= Regional Assemblies of Eritrea =

Regional legislative body of Eritrean unicameral system

Lower Regional Assemblies of Eritrea are found in each of the six zones of the State of Eritrea. These Assemblies are responsible for setting a local agenda in the event that they are not overruled by the National Assembly. The Regional Assemblies are in turn popularly elected within each region.

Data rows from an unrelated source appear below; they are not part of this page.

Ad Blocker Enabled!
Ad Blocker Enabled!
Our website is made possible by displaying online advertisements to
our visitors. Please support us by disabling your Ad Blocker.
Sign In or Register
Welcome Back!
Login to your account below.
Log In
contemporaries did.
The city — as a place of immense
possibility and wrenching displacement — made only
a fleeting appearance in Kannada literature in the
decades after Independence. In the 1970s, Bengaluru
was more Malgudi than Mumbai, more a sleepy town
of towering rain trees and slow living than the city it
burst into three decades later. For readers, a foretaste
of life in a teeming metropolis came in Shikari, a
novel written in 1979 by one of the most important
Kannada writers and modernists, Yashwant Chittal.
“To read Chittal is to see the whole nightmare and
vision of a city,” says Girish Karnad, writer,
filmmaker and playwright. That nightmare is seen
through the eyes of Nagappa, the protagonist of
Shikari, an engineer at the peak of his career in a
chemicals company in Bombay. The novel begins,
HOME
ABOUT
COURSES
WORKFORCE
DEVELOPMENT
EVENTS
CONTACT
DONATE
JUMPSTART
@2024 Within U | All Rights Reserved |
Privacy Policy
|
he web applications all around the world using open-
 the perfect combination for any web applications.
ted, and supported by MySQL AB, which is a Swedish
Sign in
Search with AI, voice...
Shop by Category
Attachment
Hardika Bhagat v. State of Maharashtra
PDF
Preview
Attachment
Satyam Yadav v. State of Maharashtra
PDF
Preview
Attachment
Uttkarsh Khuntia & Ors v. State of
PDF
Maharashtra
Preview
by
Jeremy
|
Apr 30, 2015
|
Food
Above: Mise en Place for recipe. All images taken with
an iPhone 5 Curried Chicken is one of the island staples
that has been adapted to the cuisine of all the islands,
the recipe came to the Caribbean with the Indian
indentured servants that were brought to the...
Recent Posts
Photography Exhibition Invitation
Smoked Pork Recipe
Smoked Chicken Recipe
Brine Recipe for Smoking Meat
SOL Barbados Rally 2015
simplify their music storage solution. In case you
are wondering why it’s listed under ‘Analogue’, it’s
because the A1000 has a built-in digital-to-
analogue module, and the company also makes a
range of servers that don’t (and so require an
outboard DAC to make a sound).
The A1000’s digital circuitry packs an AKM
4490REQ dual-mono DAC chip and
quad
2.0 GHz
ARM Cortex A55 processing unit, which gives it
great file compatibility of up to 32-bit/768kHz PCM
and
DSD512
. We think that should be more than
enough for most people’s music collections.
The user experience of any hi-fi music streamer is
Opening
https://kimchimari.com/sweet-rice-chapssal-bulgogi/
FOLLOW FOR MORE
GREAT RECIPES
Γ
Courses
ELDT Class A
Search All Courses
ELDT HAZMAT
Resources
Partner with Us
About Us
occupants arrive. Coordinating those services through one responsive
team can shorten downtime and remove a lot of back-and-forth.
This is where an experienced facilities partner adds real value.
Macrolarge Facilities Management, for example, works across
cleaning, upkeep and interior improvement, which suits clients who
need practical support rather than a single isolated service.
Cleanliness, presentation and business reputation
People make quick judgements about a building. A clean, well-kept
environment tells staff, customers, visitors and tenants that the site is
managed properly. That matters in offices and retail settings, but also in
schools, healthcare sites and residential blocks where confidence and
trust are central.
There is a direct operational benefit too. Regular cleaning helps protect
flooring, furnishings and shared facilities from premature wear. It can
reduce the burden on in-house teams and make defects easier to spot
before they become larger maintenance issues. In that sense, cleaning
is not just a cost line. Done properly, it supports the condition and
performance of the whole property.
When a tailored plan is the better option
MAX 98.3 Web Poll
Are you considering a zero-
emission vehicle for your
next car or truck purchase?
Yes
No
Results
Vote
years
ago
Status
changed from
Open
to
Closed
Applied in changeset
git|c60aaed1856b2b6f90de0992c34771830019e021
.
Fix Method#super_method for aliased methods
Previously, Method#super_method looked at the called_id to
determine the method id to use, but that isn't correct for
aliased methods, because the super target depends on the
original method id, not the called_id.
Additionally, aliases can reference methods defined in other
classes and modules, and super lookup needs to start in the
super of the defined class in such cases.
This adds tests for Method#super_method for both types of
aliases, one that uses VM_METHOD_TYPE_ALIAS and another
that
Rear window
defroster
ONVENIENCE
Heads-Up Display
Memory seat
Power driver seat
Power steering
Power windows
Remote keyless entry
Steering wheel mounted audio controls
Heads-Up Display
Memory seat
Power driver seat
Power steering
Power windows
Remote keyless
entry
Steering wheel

At the time of independence in 1993 Eritrea was arranged into ten provinces. These provinces were similar to the nine provinces operating during the colonial period. In 1996, these were consolidated into six regions (zobas). The regional electors elect the members of the Regional Assembly. However, the regional administrator is not selected by the Regional Assembly unlike the National Assembly of Eritrea that elects the President of Eritrea.

==Background==
While Eritrea was federated to Ethiopia, and later annexed from 1952-1962, the Eritrean Assembly was the legislative body. Eritrea has a single-party National Assembly governed by the People's Front for Democracy and Justice or PFDJ (originally Eritrean Liberation Front), a totalitarian government. From the time of independence since 30 May 1991, the country has been continuing with a transitional government elected during the elections in April 1993. The scheduled national election in 2001 has been postponed indefinitely. The regional and local elections are conducted on a periodic basis on a restricted framework. All men and women of any ethnic or religious background are eligible to vote. No parties or groups other than PFDJ are allowed to contest and the elections are presided by representatives from PFDJ. Policy decisions should be centered around PFDJ mandate and opposition and dissenters have been imprisoned.

==Regions==
At the time of independence in 1993 Eritrea was arranged into ten provinces. These provinces were similar to the nine provinces operating during the colonial period. In 1996, these were consolidated into six regions (zobas). The boundaries of these new regions are based on catchment basins. Critics of this policy contend that the Government of Eritrea was erasing the historical fabric of Eritrea while proponents believe that these new Regional boundaries would ease historical land disputes. Furthermore proponents of this policy argue that basing boundaries on an important natural resource would ease the planning of its use.

The composition of the 150 members of the National Assembly is: 75 members from the Central Committee members of the ruling PFDJ and 75 others elected from the 527 member Constituent Assembly in 1997. The 75 members were elected by the 527 Constituent Assembly members from all the six regional assemblies.

==Constitutional powers==
Each region has a locally elected regional assembly while the local administrator is appointed by the President of Eritrea. During Cabinet meetings the President also meets with the Regional Administrators who report on the activities of their regions. The Regional Assemblies are charged with developing a budget for local programs and hearing the concerns of the local populations. Local programs included cultural events, infrastructure such as feeder roads, and to promote afforestation. The regional administrator is not selected by the Regional Assembly unlike the National Assembly of Eritrea that elects the President of Eritrea.